For this format tissue of origin is set individually for each entry in input file and tissue_type argument should be set as "-" Note that there are optional additional columns:

  • 5' fusion partner gene (FPG) strand
  • 3' FPG strand
  • Number of spanning reads (reads that include junction bases)
  • Number of encompassing reads (reads that encompass junction, but the junction itself is in the insert region)

input_type = "tophat" Default output file of Tophat-fusion and Tophat2 (usually fusions.out file in results folder). Data is pre-filtered based on number of spanning N>=1 and total number of supporting reads M>=2 reads. These parameters could be changed with extended input type argument "tophat-N-M". Tissue type has to be set using tissue_type argument. Tophat-fusion-post is also supported with extended input type argument "tophat-post".

input_type = "fcatcher" Default output file of FusionCatcher software. Tissue type has to be set using tissue_type argument.

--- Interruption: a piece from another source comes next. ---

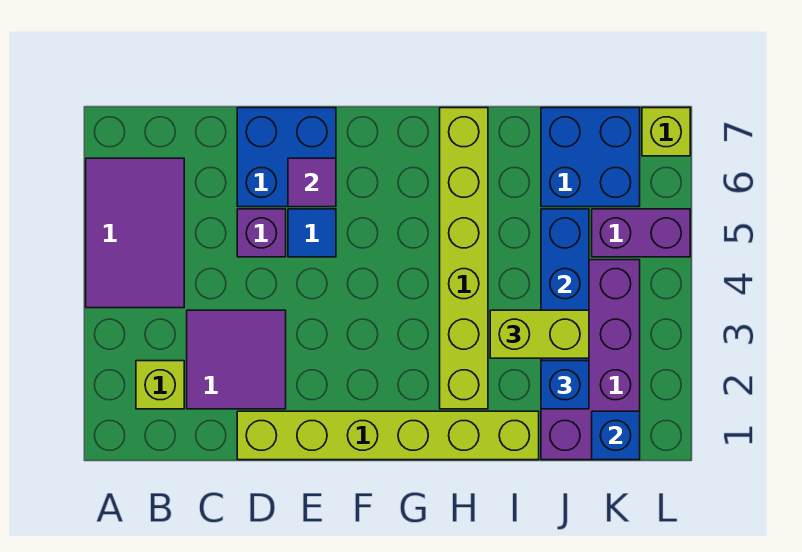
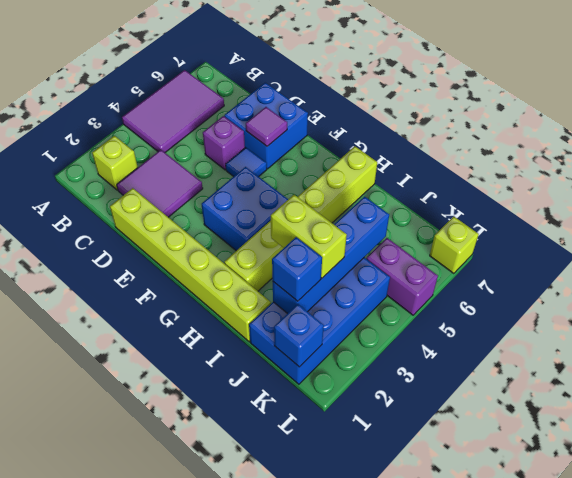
purple 2x4 brick [541,260,640,460] -> blue 2x4 brick [249,258,390,384]
blue 2x2 brick [541,108,640,207] -> blue 2x2 brick moved to [202,167,288,251]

input_type = "rnastar" Default output file of RNASTAR software. Data is pre-filtered based on number of spanning N>=1 and total number of supporting reads M>=2 reads. These parameters could be changed with extended input type argument "rnastar-N-M". Tissue type has to be set using tissue_type argument.

Output

A tab-delimited table with the following columns

column name description
SAMPLE_ID The ID of sample for tophat-post, input file name otherwise
FUSION_ID The original line number in input file
TISSUE As specified by library argument or in 'coord' input file
GENOMIC Chromosomal coordinates for both breakpoints (as in input file)
SPANNING_READS Number of reads that cover fusion junction
ENCOMPASSING_READS Number of reads that map discordantly with one mate mapping to 5'FPG (fusion partner gene) and other mapping to 3'FPG
5_FPG_GENE_NAME The HGNC symbol of 5' fusion partner gene
5_IN_CDS? Indicates whether breakpoint is within the CDS of this gene
5_SEGMENT_TYPE Indicates whether breakpoint is located within either exon or intron
5_SEGMENT_ID Indicates number of exon or intron where breakpoint is located
5_COORD_IN_SEGMENT Indicates coordinates for breakpoint within that exon/intron
5_FULL_AA Length of translated 5' fusion partner gene (FPG) in full amino acids
5_FRAME Frame of translated 5' FPG
(Same as 7 lines above for the 3' fusion partner gene) ...
FPG_FRAME_DIFFERENCE The resulting frame of fusion gene, if equals to 0 then the fusion is in-frame
P_VAL_CORR he Bayesian probability of fusion being a passenger (class 0), given as Bonferroni-corrected P-value
DRIVER_PROB The Bayesian probability of fusion being a driver (class 1)
EXPRESSION_GAIN Expression gain of fusion calculated as [(expression of 5' gene)/(expression of 3' gene)]-1
5_DOMAINS_RETAINED List of protein domains retained in 5' fusion partner gene
3_DOMAINS_RETAINED List of protein domains retained in 3' fusion partner gene
5_DOMAINS_BROKEN List of protein domains that overlap breakpoint in 5' fusion partner gene
3_DOMAINS_BROKEN List of protein domains that overlap breakpoint in 3' fusion partner gene
5_PII_RETAINED List of protein interaction interfaces retained in 5' fusion partner gene
3_PII_RETAINED List of protein interaction interfaces retained in 3' fusion partner gene
CTF, G, H, K, P and TF Corresponding functional family association scores (FFAS, see paper for details). Values are log-transformed and scaled to the largest score obtained from classifier training set.